Unlike the vast swath of Americans who oppose the unwinding of the Postal Service and the 70 percent who support mail-in voting, an option that up to 80 million voters will choose this year, Congress is divided on the issue.

But in a rare bipartisan vote, the House of Representatives, in an urgent special session, adopted New York Democratic Rep. Carolyn Maloney’s Delivering for America Act, which requires the return of the high-volume sorters and blocks most of DeJoy’s other changes. Republican Senate Majority Leader Mitch McConnell, however, has announced he won’t bring the legislation to the floor, making it moot in its present form.

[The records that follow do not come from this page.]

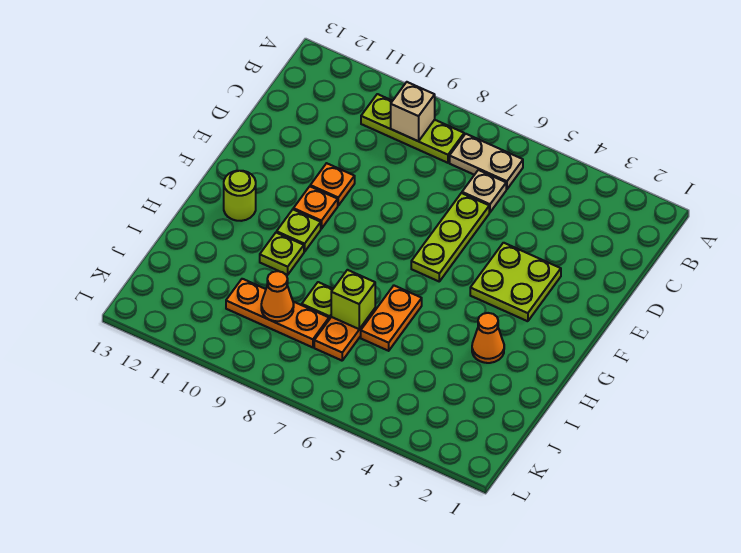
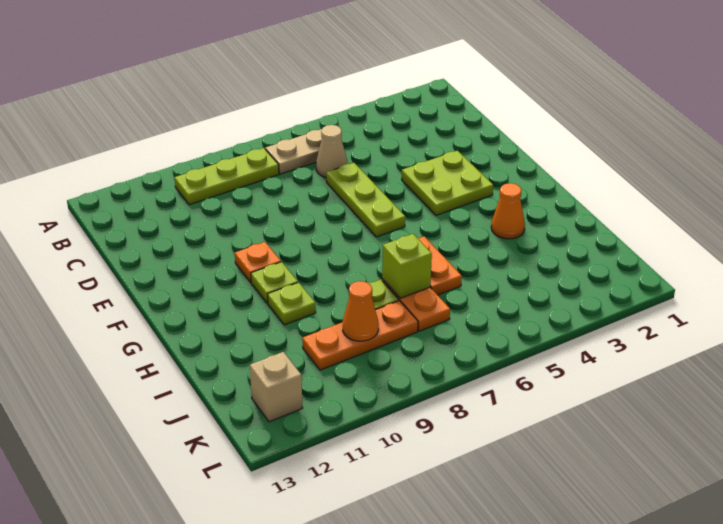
tan brick B9 level 2 -> tan brick K12 level 1
tan plate C6 level 1 -> tan cone C6 level 1
orange plate E10 level 1 -> none
lime round brick G12 level 1 -> none

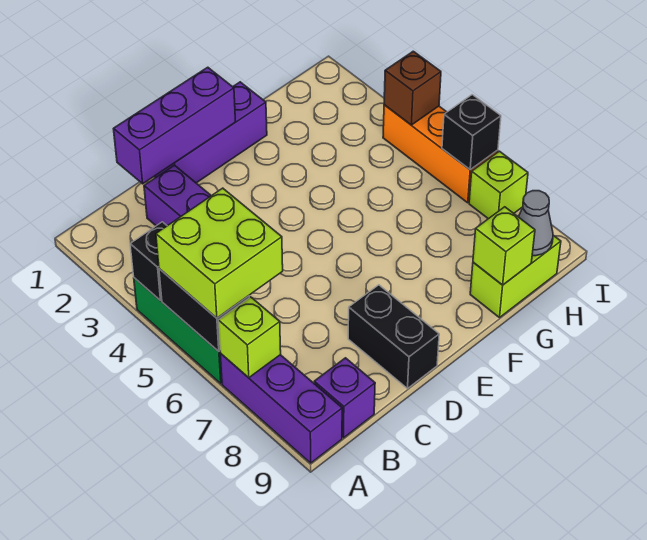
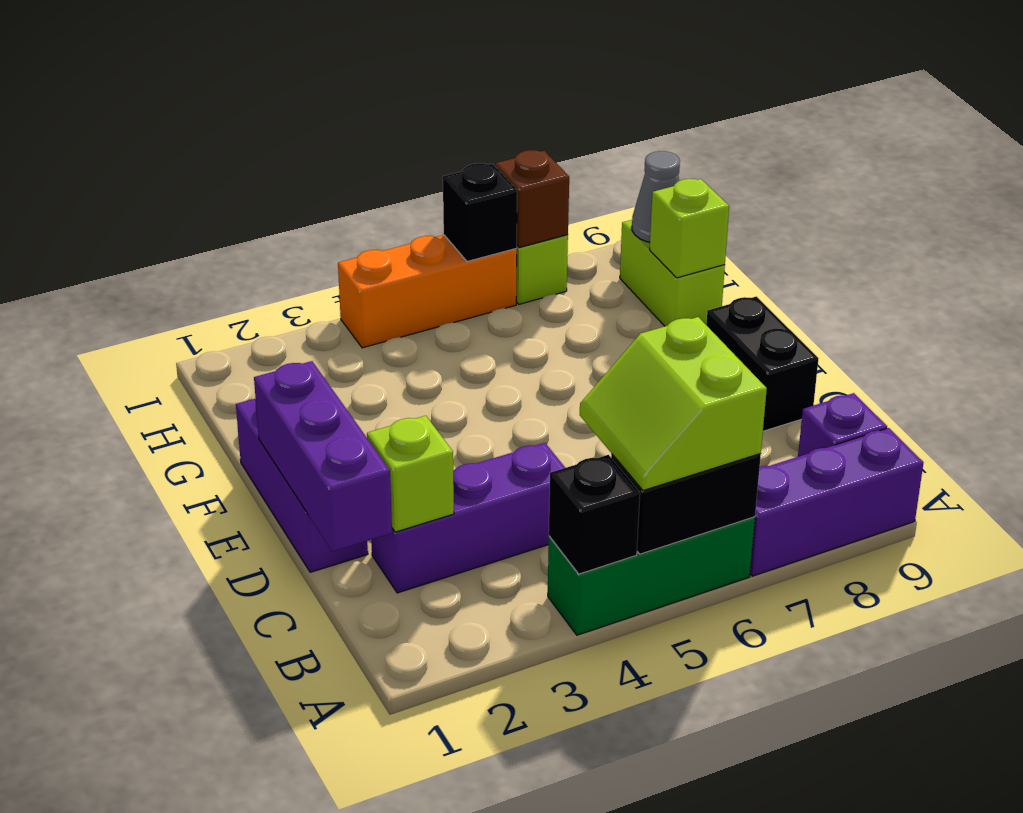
lime brick A5:B6 level 3 -> lime slope A5:B6 level 3 top 6
lime brick A7 level 2 -> lime brick C2 level 2
black brick D8:D9 level 1 -> black brick D9:E9 level 1
brown brick I4 level 2 -> brown brick I7 level 2

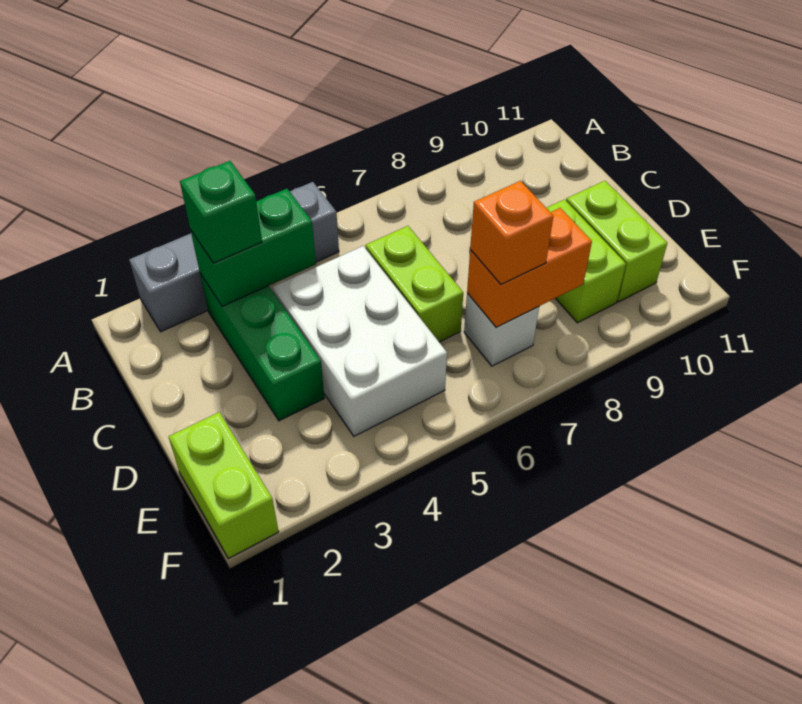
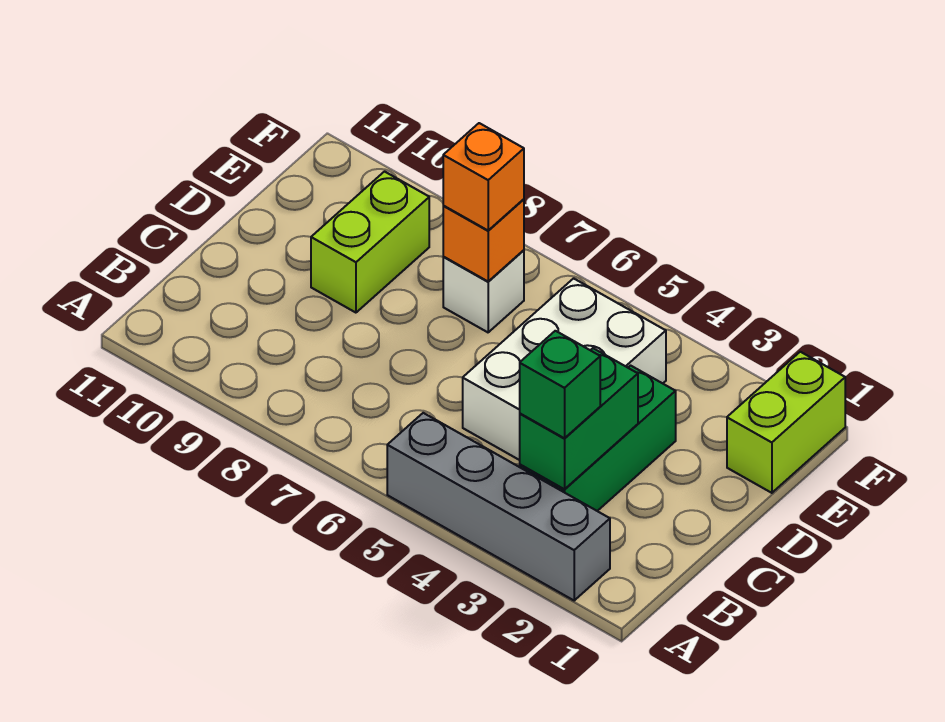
green brick B3:B4 level 2 -> green brick B3:C3 level 2
lime brick C6:D6 level 1 -> none
lime brick D10:E10 level 1 -> none
orange brick E7:E8 level 2 -> orange brick E7 level 2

The following Monday, DeJoy faced blistering criticism from such firebrands on the Democrat-dominated House Committee on Oversight and Reform as Rep. Steven Lynch, D-Massachusetts., a former ironworker, and Rep. Katie Porter, D-California, a single mom and Harvard Law protege of Sen. Elizabeth Warren. Porter is known for her withering takedowns of Trump cronies, members of the administration and Wall Street tycoons.

No one knows what further damage DeJoy will inflict. In the meantime, please pass Franklin a tissue.

Martin W.G. King is retired from the National Crime Prevention Council, where he served as senior writer.